An STC link is established between an initiator and a target robot by the means of an iterative elimination process. We assume a set C:={c1,...,c_s: s >= 3} of distinct signals. The set C consists of signal c1, used to initialize and terminate the elimination process, and of the subset C_s:={c_2, ...,c_s} that contains the signals used in the iterative elimination process. In the heterogeneous multirobot system considered in the study, RGB colors are used to define the sets as C:={red,blue, green} and C_s:={blue, green}. The initiator robot initializes the elimination process by emitting the signal c1. The robots that perceive the c1 signal enter the elimination process by acknowledging with c2. Then, the initiator robot starts the elimination process by emitting a matching handshake signal c2. At each iteration, robots still in the process individually choose a signal to emit from the set C_s. The initiator robot responds by matching the signal emitted by the target robot. At the end of the iteration, only those robots whose signal match that of the initiator robot remain in the process. The other (non-matching) robots no longer emit any signal, and thus take take no further part in the selection process. The elimination process continues until the target robot is the only robot remaining. At this point, the initiator robot indicates the termination of the elimination process by repeating c1. The target robot acknowledges the termination by signaling c1. The initiator robot has now established an STC link to the target robot.

In multirobot systems, spatially targeted messages often need to be conveyed to groups of robots. In this section, we present an extension to our protocol that allows an initiator robot (the AR.Drone in our case) to expand an existing one-to-one STC link to a one-to-many link. To communicate with a group of co-located robots, the initiator first establishes a one-to-one STC link to a favorably located robot and then iteratively expands the link to include more neighbors. Note that we are not interested in which individual robots are in the target group, but only in the size of the group and its spatial cohesiveness. We validate the model using simulation-based studies and extensive experimentation on real robots. We present the results of our scalability studies. Finally, we present an experiment exemplifying the usefulness of one-to-many STC in real world tasks.
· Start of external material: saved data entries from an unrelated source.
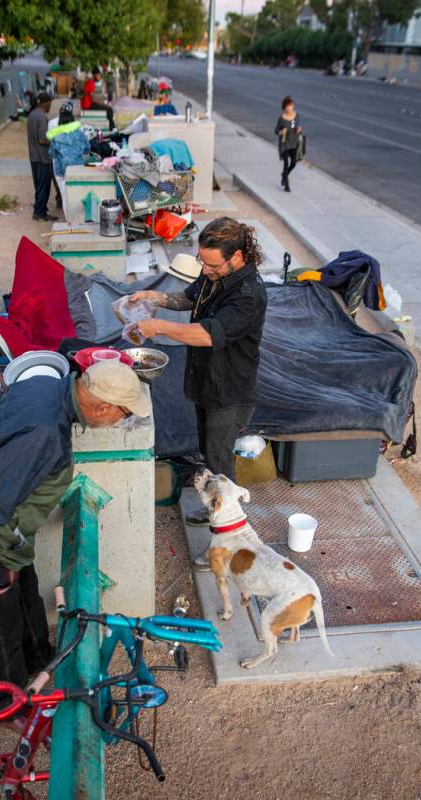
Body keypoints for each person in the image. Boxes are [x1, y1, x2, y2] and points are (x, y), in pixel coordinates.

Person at [0, 361, 150, 713]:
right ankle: (5, 707)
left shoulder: (45, 387)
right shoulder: (44, 433)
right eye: (123, 416)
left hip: (8, 537)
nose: (120, 423)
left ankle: (40, 661)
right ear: (103, 407)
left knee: (26, 603)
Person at [129, 217, 267, 569]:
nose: (205, 269)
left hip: (229, 389)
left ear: (237, 256)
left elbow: (207, 334)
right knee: (209, 451)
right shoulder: (213, 273)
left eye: (212, 264)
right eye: (202, 261)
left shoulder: (249, 295)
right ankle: (214, 513)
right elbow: (187, 298)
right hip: (207, 380)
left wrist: (158, 327)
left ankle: (228, 543)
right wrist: (152, 297)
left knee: (221, 465)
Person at [27, 90, 57, 222]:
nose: (50, 107)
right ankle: (39, 212)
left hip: (33, 156)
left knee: (38, 185)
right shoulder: (42, 117)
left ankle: (41, 211)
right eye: (50, 104)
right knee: (44, 187)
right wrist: (55, 140)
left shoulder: (31, 115)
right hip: (43, 157)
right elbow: (42, 139)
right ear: (46, 104)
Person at [275, 95, 303, 193]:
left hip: (294, 143)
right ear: (284, 107)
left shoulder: (297, 116)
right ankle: (286, 185)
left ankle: (284, 174)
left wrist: (299, 130)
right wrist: (281, 132)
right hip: (284, 144)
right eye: (287, 106)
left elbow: (298, 128)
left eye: (291, 105)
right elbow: (276, 130)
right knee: (286, 163)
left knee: (293, 163)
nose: (289, 108)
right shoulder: (281, 118)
Given a set C:={c1,c2,c3} of distinct signals, a one-to-one STC link between an initiator and a target robot can be expanded into a one-to-many STC link through an iterative growth process. At the start of the process, the target robot is the only member of the target group. At each iteration, the initiator robot may emit the signal c3 to request a growth of the target group. From the robots that perceive this signal, those that have a target group member within perception range respond with signal c2. We refer to these robots as candidate robots. Next, each candidate robot determines if any other robot is located between itself and the closest target group member, and if so, leaves the process. We refer to the remaining candidate robots as closest candidate robots. This exclusion mechanism amongst the candidate robots ensures the spatial cohesiveness of the target group. The closest candidate robots communicate their candidacies to the initiator robot by emitting c3. If the number of the closest candidate robots plus the number of current group members (hereafter referred to as the "potential target group size") exceeds target group size, the initiator robot issues the signal c2 to request the closest candidate robots to relinquish their candidacies probabilistically. The c2 signal is issued until the potential target group size is smaller or equal to the target group size. Otherwise, if the potential target group size does not exceed the target group size, the initiator robots grants group membership to the closest candidate robots by emitting c1. Hence, the initiator robot may halt the growth process at an intermediate group size that is smaller than the target group size. If the intermediate group size is smaller than the target group size, the initiator robot restarts the growth process around the intermediate group. This incremental growth is repeated until the target group size is reached.